We should strive towards eradicating the narratives that have been handed to us. We are told that we cannot practice the Islamic faith and be feminist, that we are oppressed just for the simple fact that we are Muslim. There is a constant attempt to band together every Muslim under the same experiences and to create an overarching definition of what it is to be a young, Muslim woman. Is that not oppressive in itself?
There is no simple or universal definition of what it means to be a young, Muslim feminist.
To be young in the 21st Century is, unfortunately, to be growing up in difficult times. Generation M is to face the highest levels of debt, fewer opportunities than generations before us and we are witnessing the worldwide political chaos. That being said, I’m still proud to belong to this generation. In the wake of political unrest, and the rise of hate crime, the sense of unification has been overwhelming. Many young people are now beginning to engage in politics, and are becoming aware of the impact that policy has on their lives. In London, the mass majority of youth will not stand for hate and bigotry.
My definition of what it means to be Muslim, may coincide with some but differs to many. Every single person has an individual relationship with their faith. It is something which is deeply personal and private. Every declaration of faith is valid.
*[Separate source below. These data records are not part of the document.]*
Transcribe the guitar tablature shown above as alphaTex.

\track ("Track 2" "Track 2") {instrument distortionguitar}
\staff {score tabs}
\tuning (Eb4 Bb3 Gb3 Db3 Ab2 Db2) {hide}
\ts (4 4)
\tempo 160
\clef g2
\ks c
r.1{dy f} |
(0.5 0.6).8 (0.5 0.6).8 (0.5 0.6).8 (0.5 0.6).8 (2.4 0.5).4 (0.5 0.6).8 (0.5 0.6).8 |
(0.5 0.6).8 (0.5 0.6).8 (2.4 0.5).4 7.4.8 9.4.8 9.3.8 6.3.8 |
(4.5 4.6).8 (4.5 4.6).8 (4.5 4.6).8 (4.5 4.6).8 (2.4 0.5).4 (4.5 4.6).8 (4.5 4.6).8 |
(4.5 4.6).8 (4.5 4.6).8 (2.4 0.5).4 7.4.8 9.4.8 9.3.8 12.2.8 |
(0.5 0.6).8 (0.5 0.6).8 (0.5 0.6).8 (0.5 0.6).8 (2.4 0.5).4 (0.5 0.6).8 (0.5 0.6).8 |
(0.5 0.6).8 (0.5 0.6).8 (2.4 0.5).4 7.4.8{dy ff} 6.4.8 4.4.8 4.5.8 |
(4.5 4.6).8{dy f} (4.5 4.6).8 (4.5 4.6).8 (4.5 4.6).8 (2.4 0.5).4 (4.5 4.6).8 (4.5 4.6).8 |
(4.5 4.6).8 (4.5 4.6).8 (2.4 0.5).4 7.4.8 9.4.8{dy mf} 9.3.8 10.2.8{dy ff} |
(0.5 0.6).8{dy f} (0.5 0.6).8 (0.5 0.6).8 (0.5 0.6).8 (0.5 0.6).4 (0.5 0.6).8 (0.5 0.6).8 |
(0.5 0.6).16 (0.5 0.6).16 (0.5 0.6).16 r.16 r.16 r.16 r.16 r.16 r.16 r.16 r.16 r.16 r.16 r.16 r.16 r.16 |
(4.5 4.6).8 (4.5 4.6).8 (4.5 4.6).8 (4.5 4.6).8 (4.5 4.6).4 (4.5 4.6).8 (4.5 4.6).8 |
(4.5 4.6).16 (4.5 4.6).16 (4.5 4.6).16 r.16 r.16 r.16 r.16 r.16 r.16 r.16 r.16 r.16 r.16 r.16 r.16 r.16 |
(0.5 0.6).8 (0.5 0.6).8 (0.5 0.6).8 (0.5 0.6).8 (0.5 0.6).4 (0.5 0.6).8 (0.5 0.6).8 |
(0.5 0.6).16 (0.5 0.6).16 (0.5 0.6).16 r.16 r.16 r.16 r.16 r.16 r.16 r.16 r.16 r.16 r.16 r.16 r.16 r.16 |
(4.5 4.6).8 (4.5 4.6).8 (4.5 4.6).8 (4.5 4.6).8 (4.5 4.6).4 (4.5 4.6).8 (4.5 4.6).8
To be able to call oneself a feminist, one must simply believe categorically in gender equality. It means believing in gender equality and recognising that it currently does not exist. Whether you choose to shave your legs or wear a burka or not should have no impact on the way in which you are a feminist. To be feminist means being unapologetically female, in which ever way you deem suitable, while demanding equal rights and respect.
As a young, Muslim feminist, I feel oppressed. But the only oppressor I face is the society which tells me I cannot possess egalitarian ideals while still holding on to my faith.
Rihana Osman is a postgraduate in Global Ethics and Human Values and a bachelors in Law. Rihana is an advocate for gender equality and social justice.